'''
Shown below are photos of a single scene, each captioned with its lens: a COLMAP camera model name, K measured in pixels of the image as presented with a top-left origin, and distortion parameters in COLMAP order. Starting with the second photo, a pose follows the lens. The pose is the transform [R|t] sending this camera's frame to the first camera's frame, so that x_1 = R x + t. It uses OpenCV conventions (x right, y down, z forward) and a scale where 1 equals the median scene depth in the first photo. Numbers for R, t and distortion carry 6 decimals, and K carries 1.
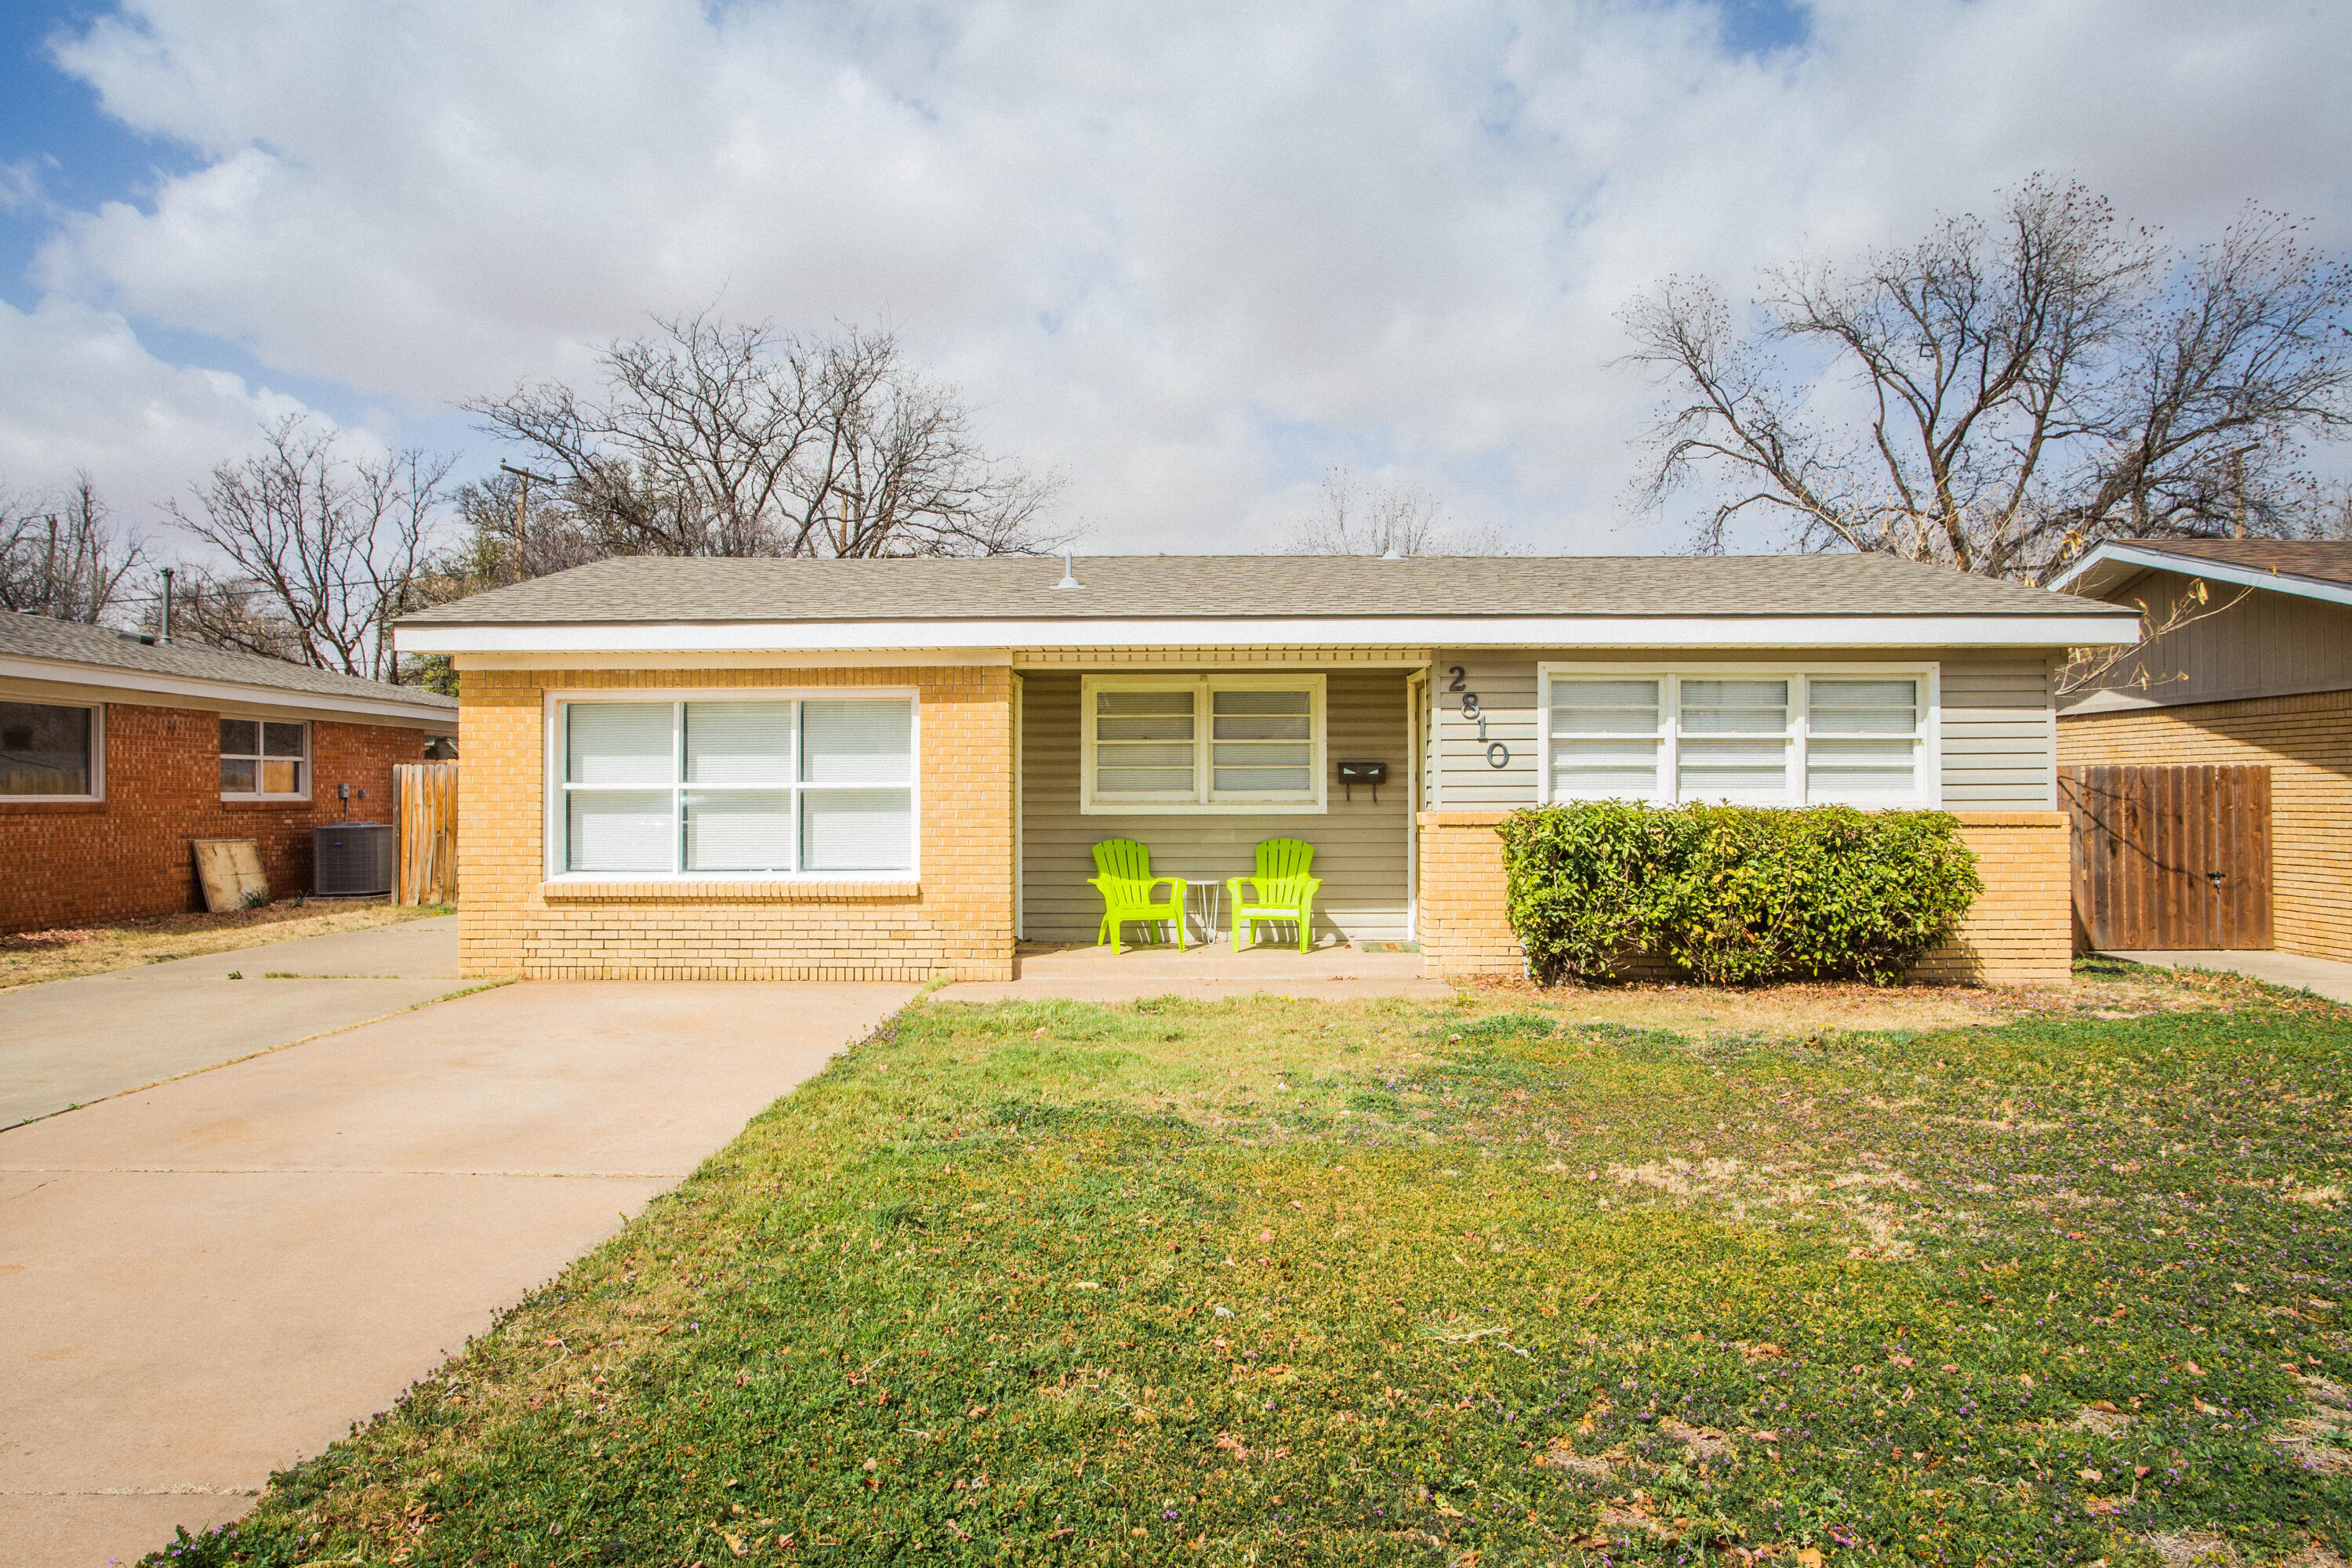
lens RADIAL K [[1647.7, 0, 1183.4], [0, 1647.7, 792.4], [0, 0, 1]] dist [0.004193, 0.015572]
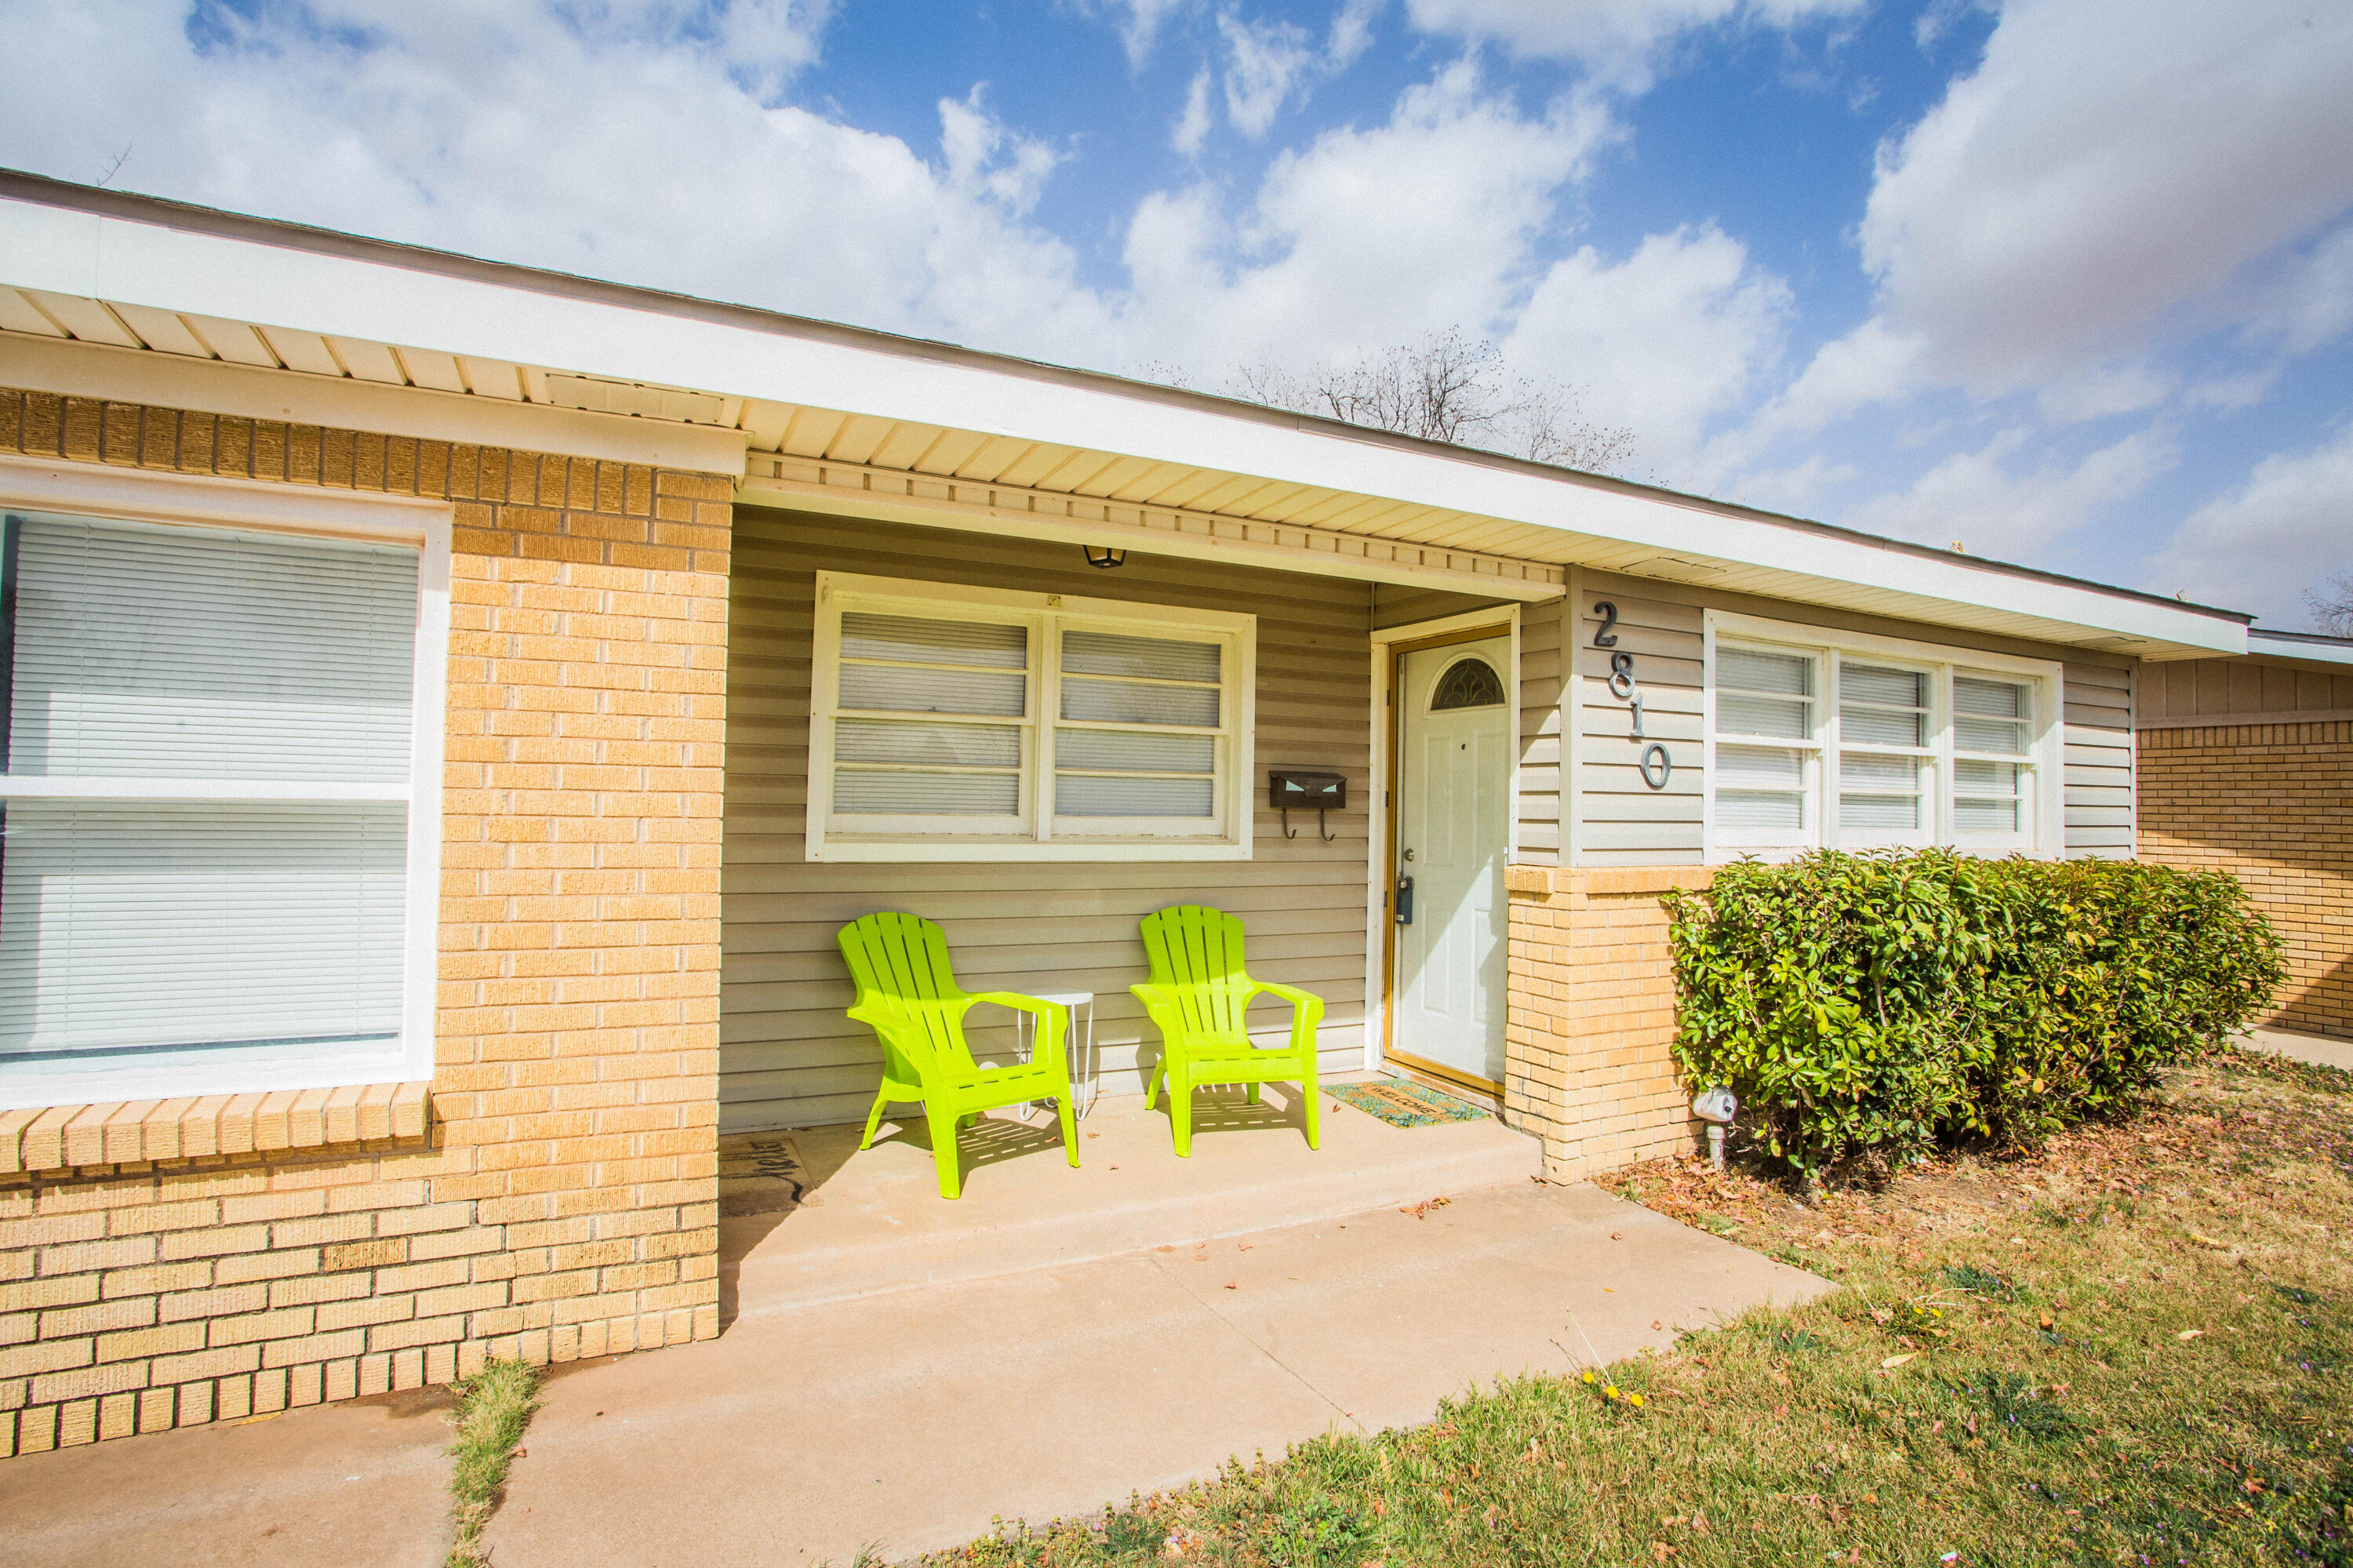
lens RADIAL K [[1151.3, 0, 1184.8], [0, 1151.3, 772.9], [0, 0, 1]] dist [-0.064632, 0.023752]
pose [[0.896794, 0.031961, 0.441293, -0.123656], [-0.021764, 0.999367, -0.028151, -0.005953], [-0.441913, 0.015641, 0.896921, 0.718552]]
'''
'''
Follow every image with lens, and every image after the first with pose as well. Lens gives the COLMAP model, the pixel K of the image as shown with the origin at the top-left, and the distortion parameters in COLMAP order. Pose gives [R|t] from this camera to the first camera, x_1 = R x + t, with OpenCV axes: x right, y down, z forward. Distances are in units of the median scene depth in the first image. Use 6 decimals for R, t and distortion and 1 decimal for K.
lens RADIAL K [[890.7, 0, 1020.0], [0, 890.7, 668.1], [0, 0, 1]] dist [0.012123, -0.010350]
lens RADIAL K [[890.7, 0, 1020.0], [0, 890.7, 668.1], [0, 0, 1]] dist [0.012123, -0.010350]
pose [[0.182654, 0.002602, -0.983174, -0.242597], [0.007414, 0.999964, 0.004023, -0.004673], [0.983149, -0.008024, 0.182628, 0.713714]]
'''
Your objective – Please give the entries from the line with "Shown below are" up to and including the line with "0.015641, 0.896921, 0.718552]]" as a two-column CSV headed entry_text and answer. Use one row per entry, put each value in a single quoted field with line breaks turned into spaces, and leave the pictures out.

Response area –
entry_text,answer
"Shown below are photos of a single scene, each captioned with its lens: a COLMAP camera model name, K measured in pixels of the image as presented with a top-left origin, and distortion parameters in COLMAP order. Starting with the second photo, a pose follows the lens. The pose is the transform [R|t] sending this camera's frame to the first camera's frame, so that x_1 = R x + t. It uses OpenCV conventions (x right, y down, z forward) and a scale where 1 equals the median scene depth in the first photo. Numbers for R, t and distortion carry 6 decimals, and K carries 1.","lens RADIAL K [[1647.7, 0, 1183.4], [0, 1647.7, 792.4], [0, 0, 1]] dist [0.004193, 0.015572] lens RADIAL K [[1151.3, 0, 1184.8], [0, 1151.3, 772.9], [0, 0, 1]] dist [-0.064632, 0.023752] pose [[0.896794, 0.031961, 0.441293, -0.123656], [-0.021764, 0.999367, -0.028151, -0.005953], [-0.441913, 0.015641, 0.896921, 0.718552]]"